Daily review of patient results is routinely conducted by laboratories for purposes of timely error detection and correction, in accordance with accreditation standards for quality assurance (QA)(1). At our institution, the starting point of this process is a daily QA report generated by the hospital information system (HIS). This report lists all results having critical values, delta values, linearity failure values, or non-numerical results. Typically, this is roughly a 60-page printed report containing some 600 entries, which is reviewed manually line-by-line to identify entries that might require follow-up. For instance, the reader determines whether each entry for a critical value is accompanied by comments indicating a successful call-back of results. Given that evaluations are all essentially algorithmic, we asked the question, “Can we create a computer program to read the QA report?”

Our objective was to replace the manual process of the QA report review with an automated process which would produce a condensed report, with attention to entries that require follow-up, and elimination of entries that do not require follow-up. We first sat down with staff to document in detail the questions being asked in the review process. We then translated these questions into code for text analysis written in Python(2). Our program is called QADR, for Quality Assurance Data Reduction. The procedure for automated review by QADR is as follows. The HIS QA daily report is exported and saved as a comma-separated-variables file (*.csv). QADR reads this file in terms of sample line entries having 11 fields (Table 1).

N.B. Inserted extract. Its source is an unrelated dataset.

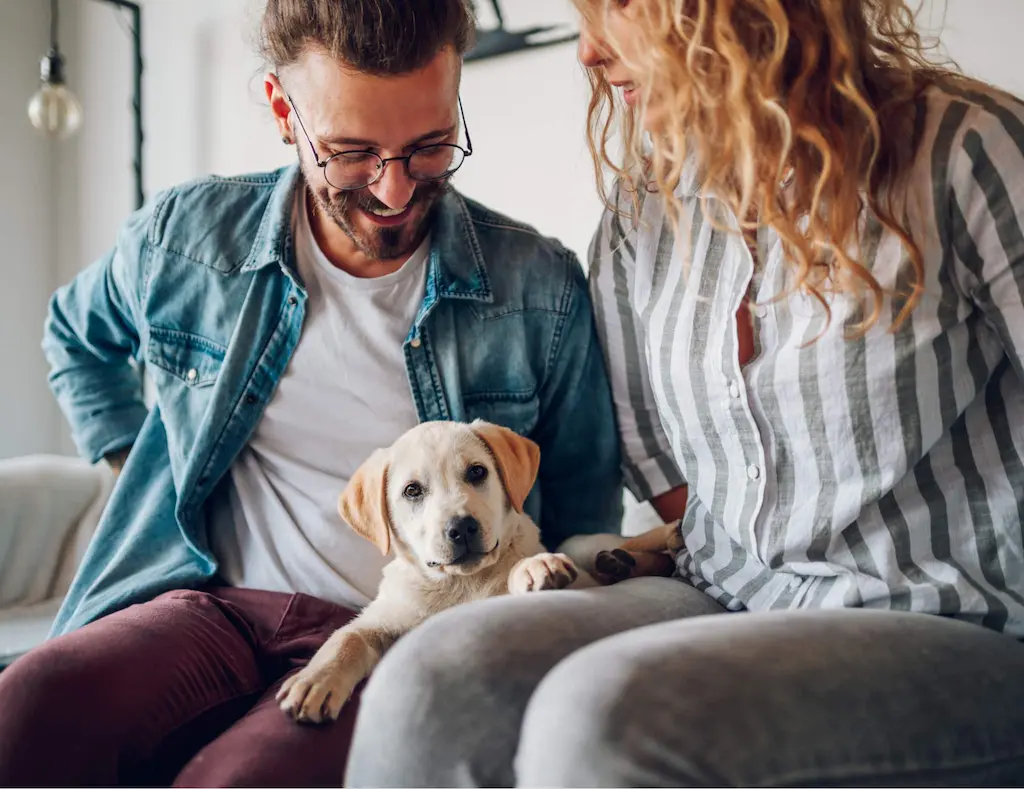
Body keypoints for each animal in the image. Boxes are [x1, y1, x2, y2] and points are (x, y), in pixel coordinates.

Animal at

Table 1. Data fields in HIS QA report per entry

ID

Content

#0

Specimen ID

#1

Date and Time Collected

#2

Date and Time Received

#3

Test

#4

Test Component

#5

Value(Result)

#6

Previous Value

#7

Comments Log

#8

Date and Time Resulted

#9

Patient Name

#10

Patient Medical Record Number

The program then excludes from further consideration those entries that require no further action according to the applied rules. This involves comparison of file contents across multiple fields for each entry, or across multiple entries for each sample. The output of QADR is a text file containing summary statistics of rules triggered in the automated review, as well as lists of all samples that did not pass the automated rules review (Table 2).

Table 2. QADR outputs and checks

Output

Purpose

List critical results by test

General statistics for record

Check critical results for callback

Identify any missing callbacks of critical results

Check critical troponin results without callback for previous critical result

Allow non-callback for serial critical results for troponin

Check newborns’ critical results callbacks for three identifiers

Ensure adherence to protocol for critical results on "Baby Boy", "Baby Girl"

Check ‘>’ results for allowable greater than

Identify results that should have been repeated on dilution

Check ‘<‘ results for allowable less than

Identify unlikely or misreported '<' results

Check samples for more than one ‘<’

Identify possible instrument sampling errors

Check samples for more than one delta

Identify possible sample identification errors

List all samples not passing checks

List all samples requiring additional follow-up

List any samples not reviewed by checks

Identify possible exceptions or errors in programming

List statistics of all rule triggers (Pass/Fail)

General statistics for record

For verification, we conducted a daily result comparison of manual and automated reviews of the QA report over a period of two months, to detect and correct any errors in the QADR program. This process also identified manual review errors as well. In its final form, automated review of the daily QA report by QADR produces a final written report that is greatly shortened compared to the length of the original QA report. Typically, the original 60-page QA report is reduced to a 4-page report, consisting mostly of summary statistics. Using QADR, more than 98% of the original QA report entries are identified as passing the automated rules review, and are eliminated from the list of samples requiring follow-up.

Implementation of QADR has been met with great satisfaction on the part of its users. In comparison to the manual review, the time needed to identify samples requiring follow-up using QADR is reduced from approximately 30 minutes to less than 5 minutes. Correspondingly, we estimate that deployment of the QADR program will produce a time savings of more than150 hours per year. The implementation of this program also has a “green” component, as it eliminates the need for printing and storage of more than 12,000 pages of paper per year.

In answer to our original question, we can indeed let the computer read the daily QA report, to great advantage. QADR is indefatigable, and so its implementation has eliminated a certain amount of error inherent in manual review conducted by multiple reviewers over time. Last, note that whereas we chose to program QADR in Python, programming in R (3)for text analysis can as easily meet the same objectives.

REFERENCES

  1. College of American Pathologists (CAP) All Common Checklist. CAP Accreditation Checklists -- 2020 Edition. https://documents.cap.org/documents/cap-accreditation-checklists.pdf
  2. Ekmekci B, McAnany CE, Mura C. An Introduction to Programming for Bioscientists: A Python-Based Primer. PLoSComput Biol. 2016 Jun; 12(6): e1004867. PMID: 27271528
  3. Haymond S, Master S. Why Clinical Laboratorians Should Embrace the R Programming Language. AACC Clinical Laboratory News. APR.1.2020.